PROBLEM TO WORK ON — Reproduce every record below exactly as written, leaving out any pictures.

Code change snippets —
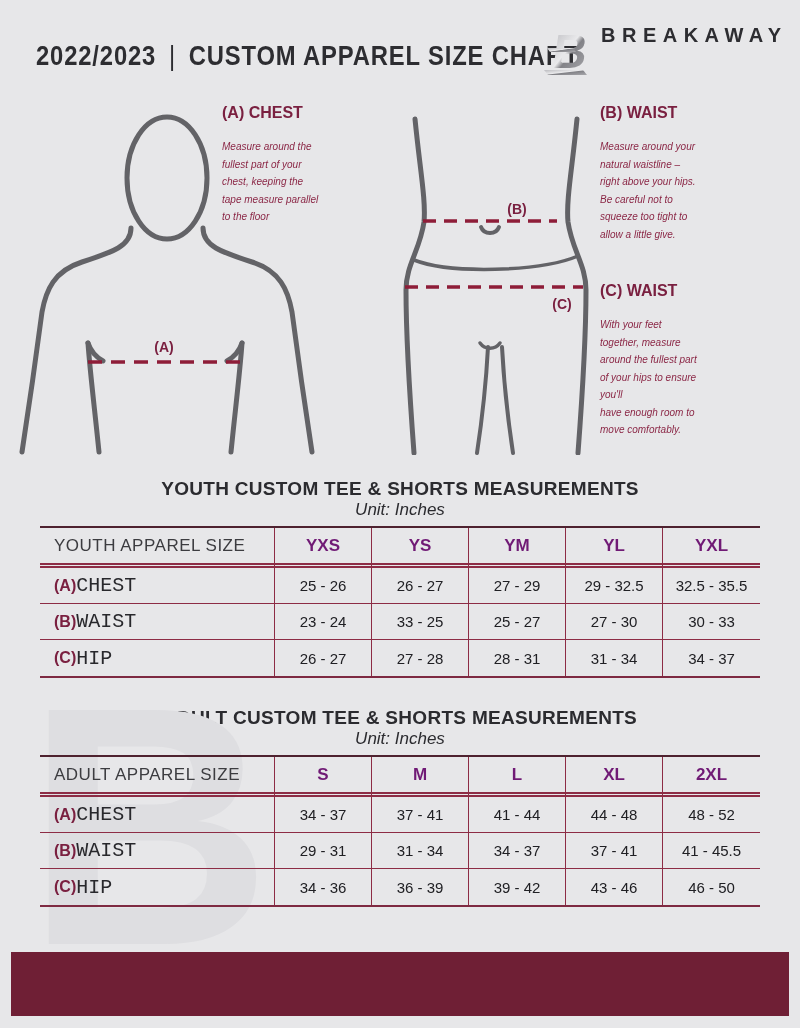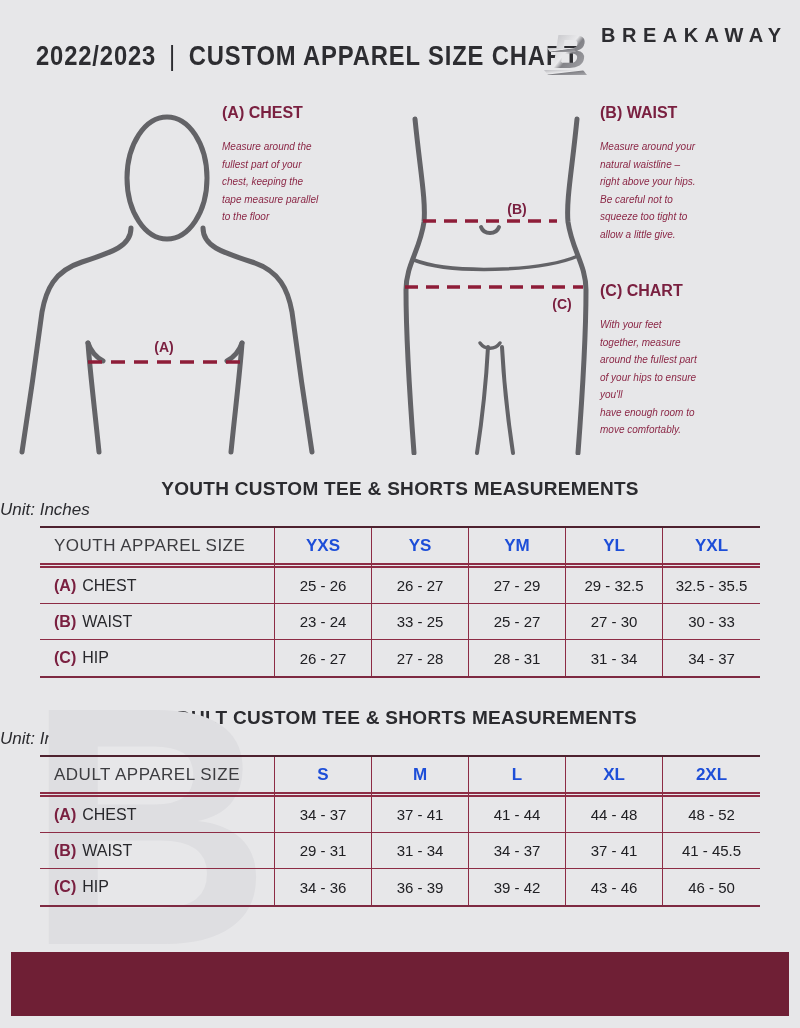"(C) CHART" div.guide-head { text: CHART -> WAIST }
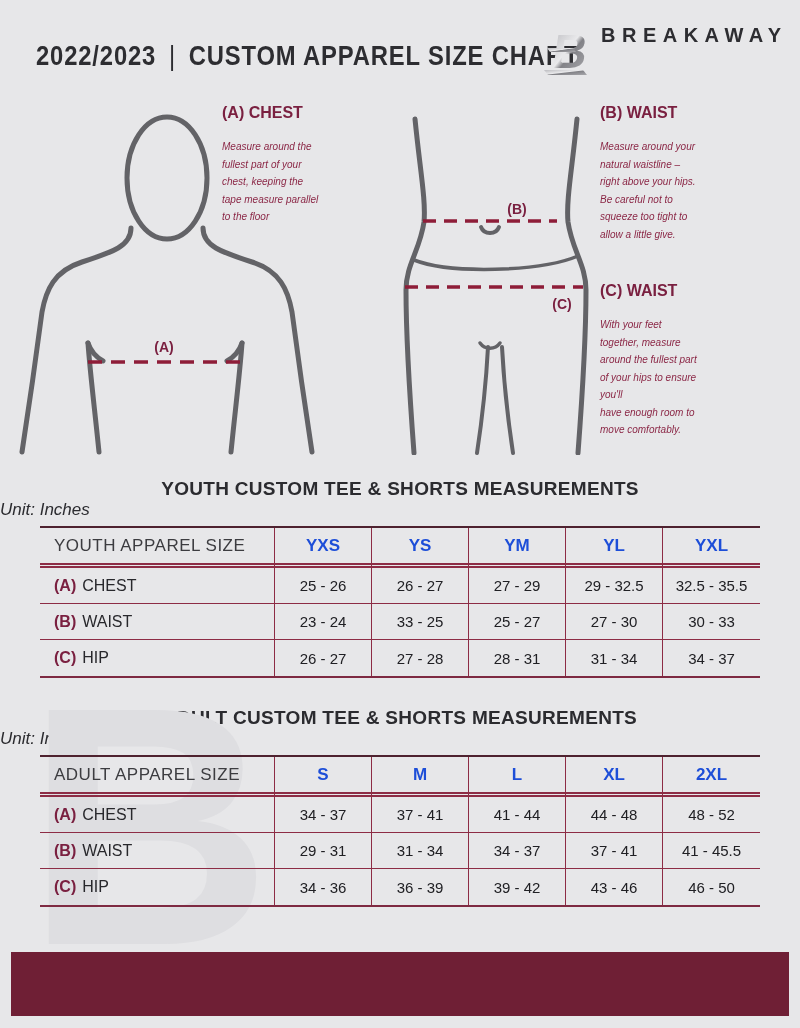"Unit: Inches" .sec-unit { text-align: left -> center }
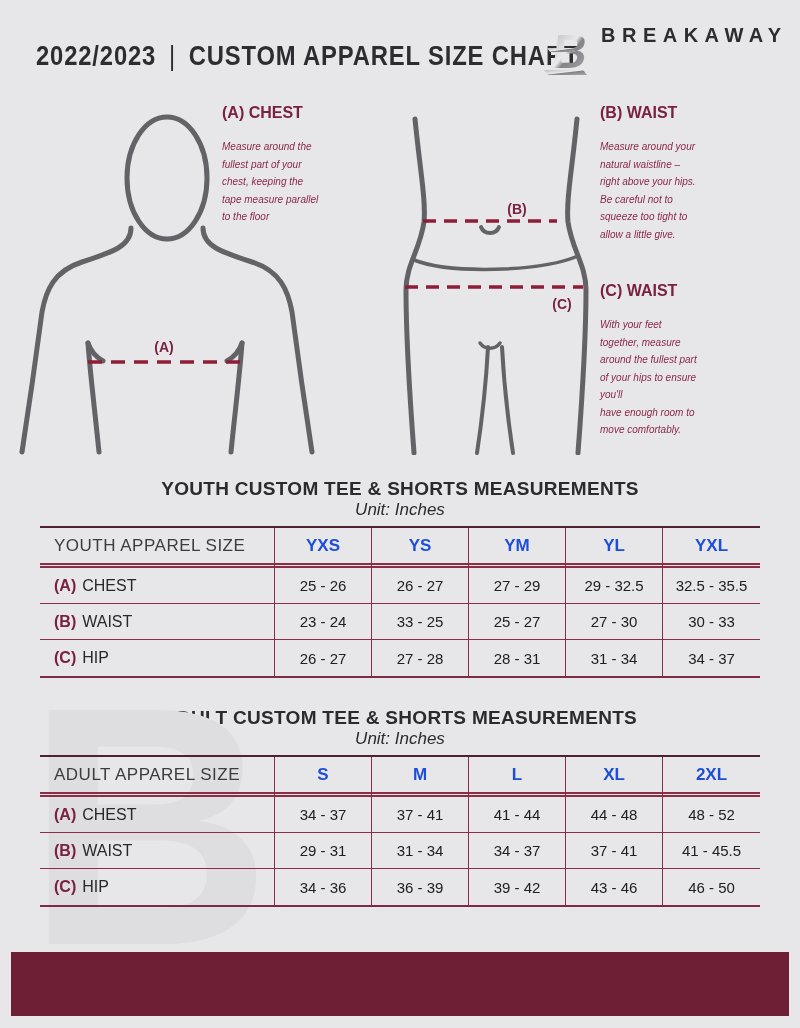"YXS" .hd.sz { color: #1d4ed8 -> #701a75 }
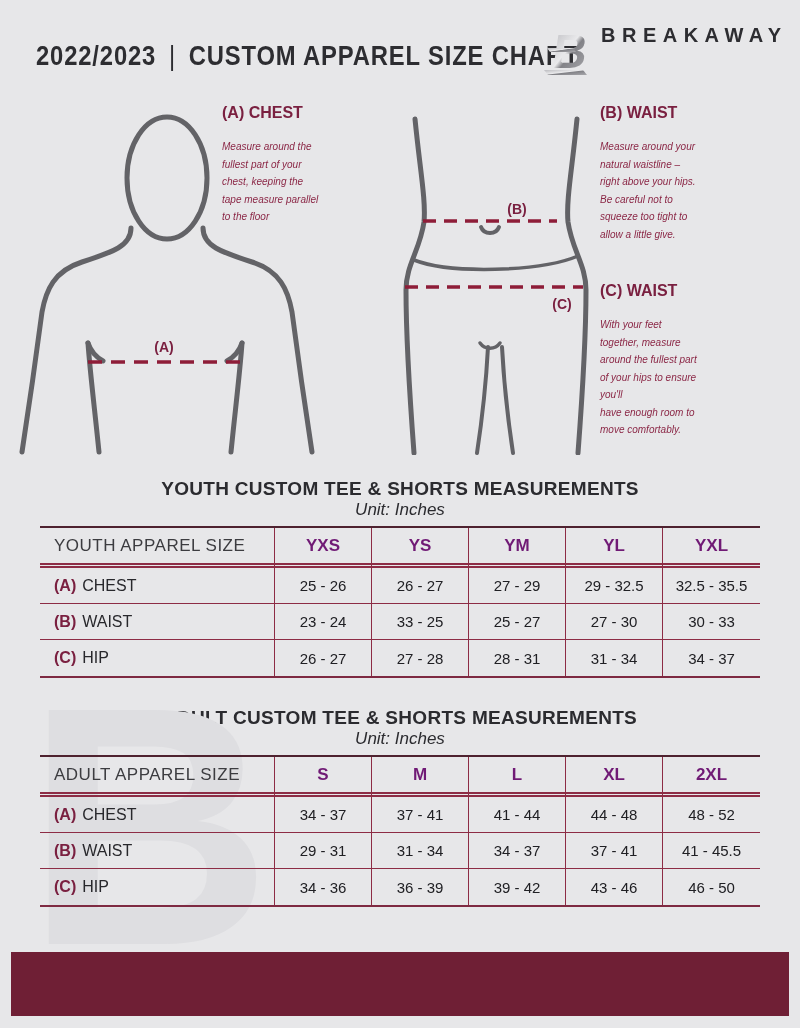"CHEST" .rn { font-family: none -> Liberation Mono, monospace; font-size: 16px -> 20px; margin-left: 6px -> 0 }
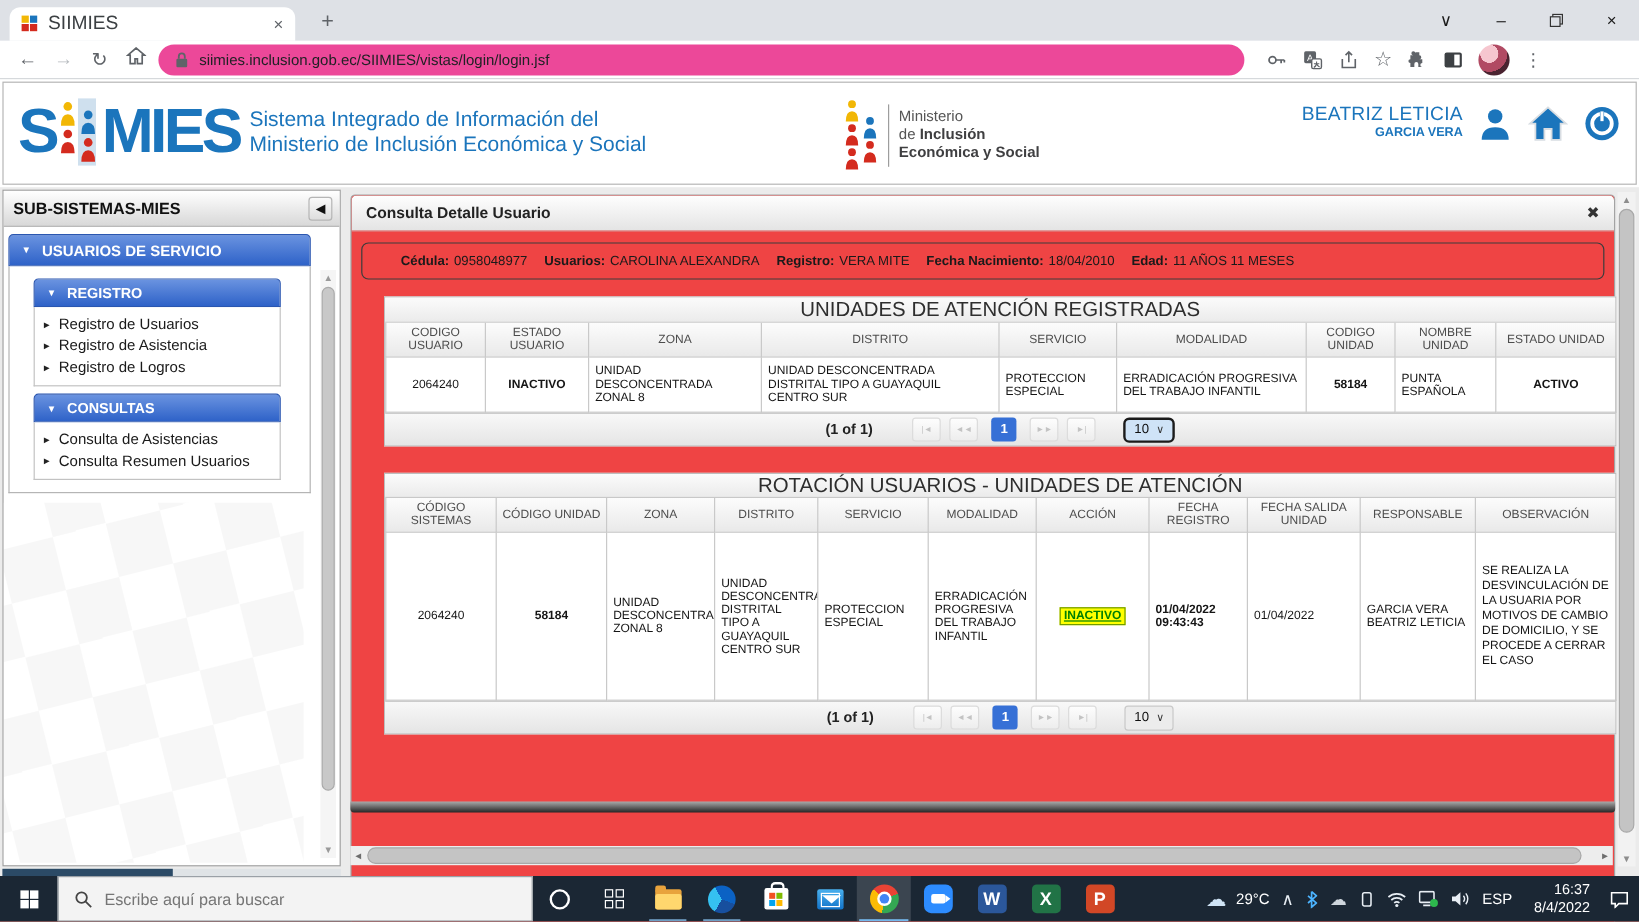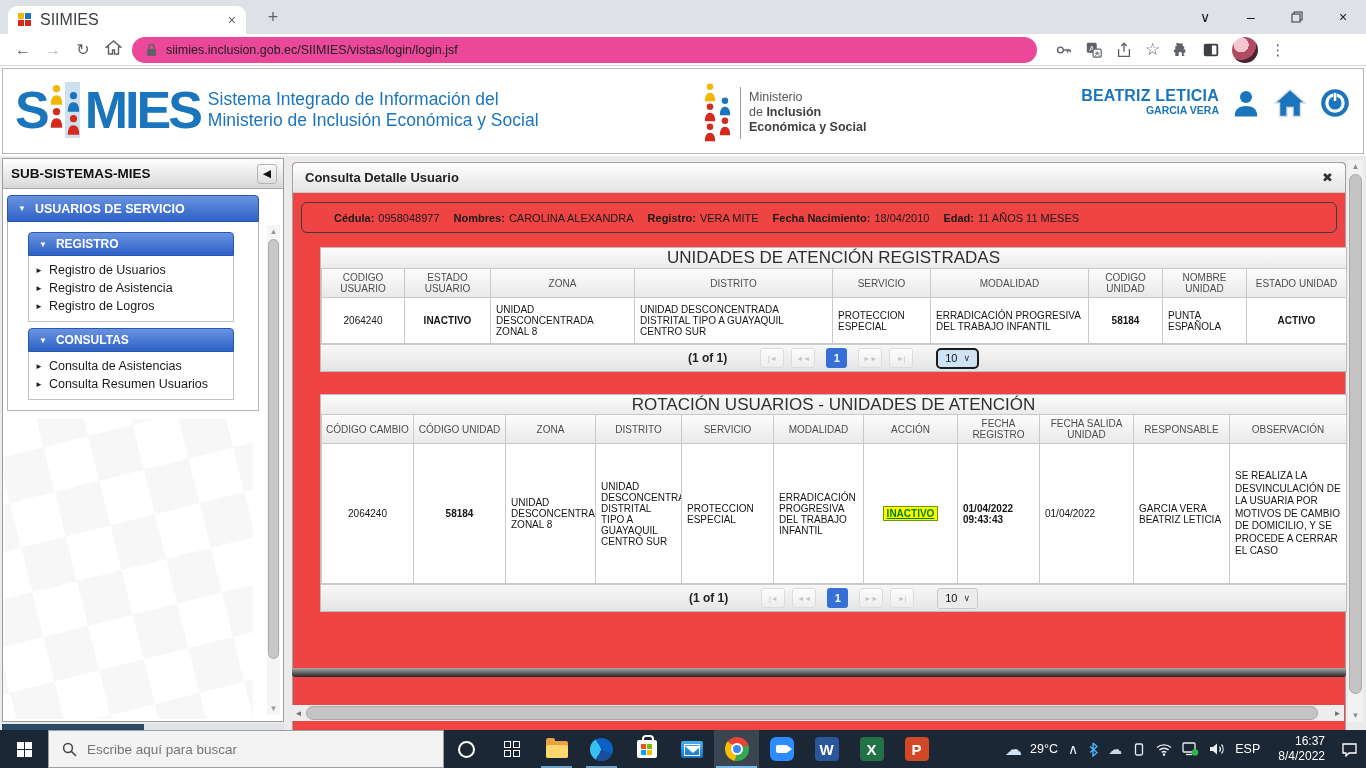"BEATRIZ LETICIA" .username .nm { font-weight: bold -> normal }
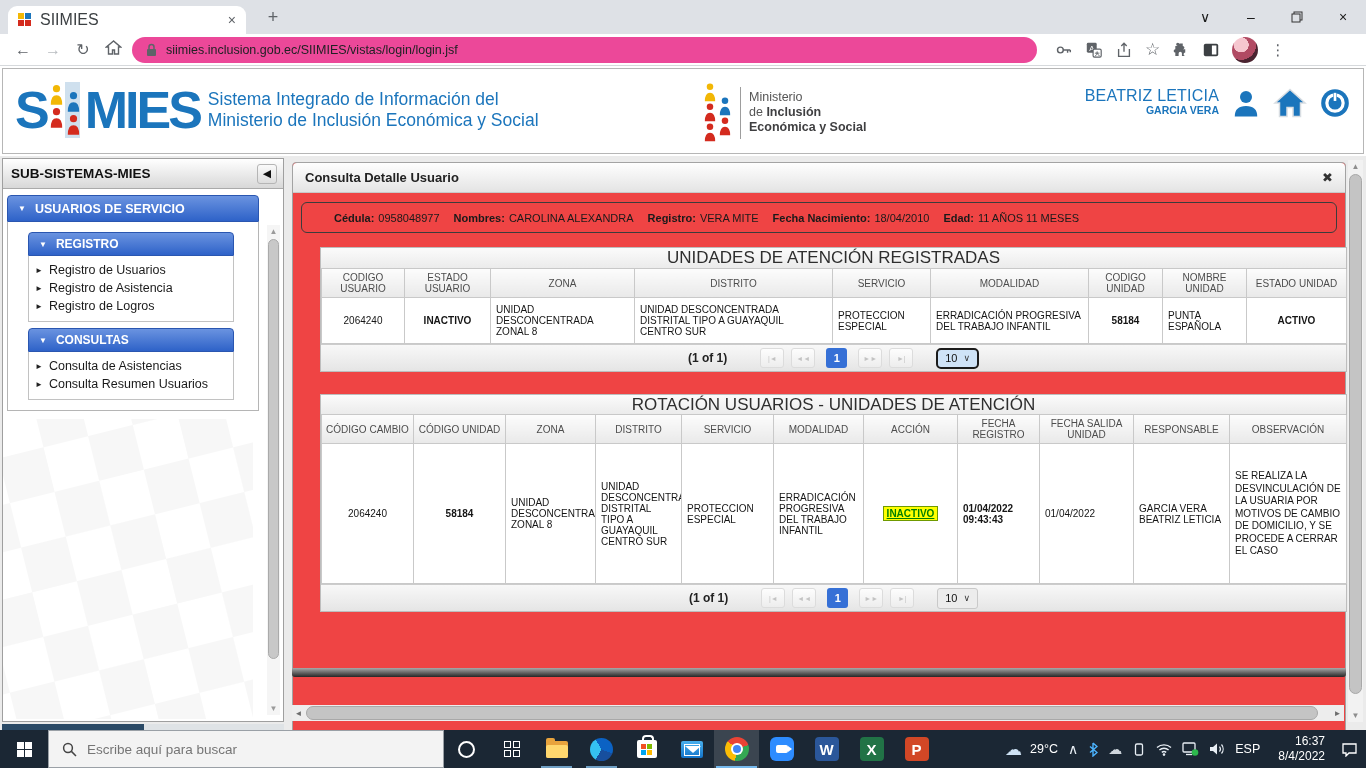"Nombres:" b { text: Nombres -> Usuarios }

EXERCISE OUTPUT —
"(C) CHART" div.guide-head { text: CHART -> WAIST }
"Unit: Inches" .sec-unit { text-align: left -> center }
"YXS" .hd.sz { color: #1d4ed8 -> #701a75 }
"CHEST" .rn { font-family: none -> Liberation Mono, monospace; font-size: 16px -> 20px; margin-left: 6px -> 0 }
"BEATRIZ LETICIA" .username .nm { font-weight: bold -> normal }
"Nombres:" b { text: Nombres -> Usuarios }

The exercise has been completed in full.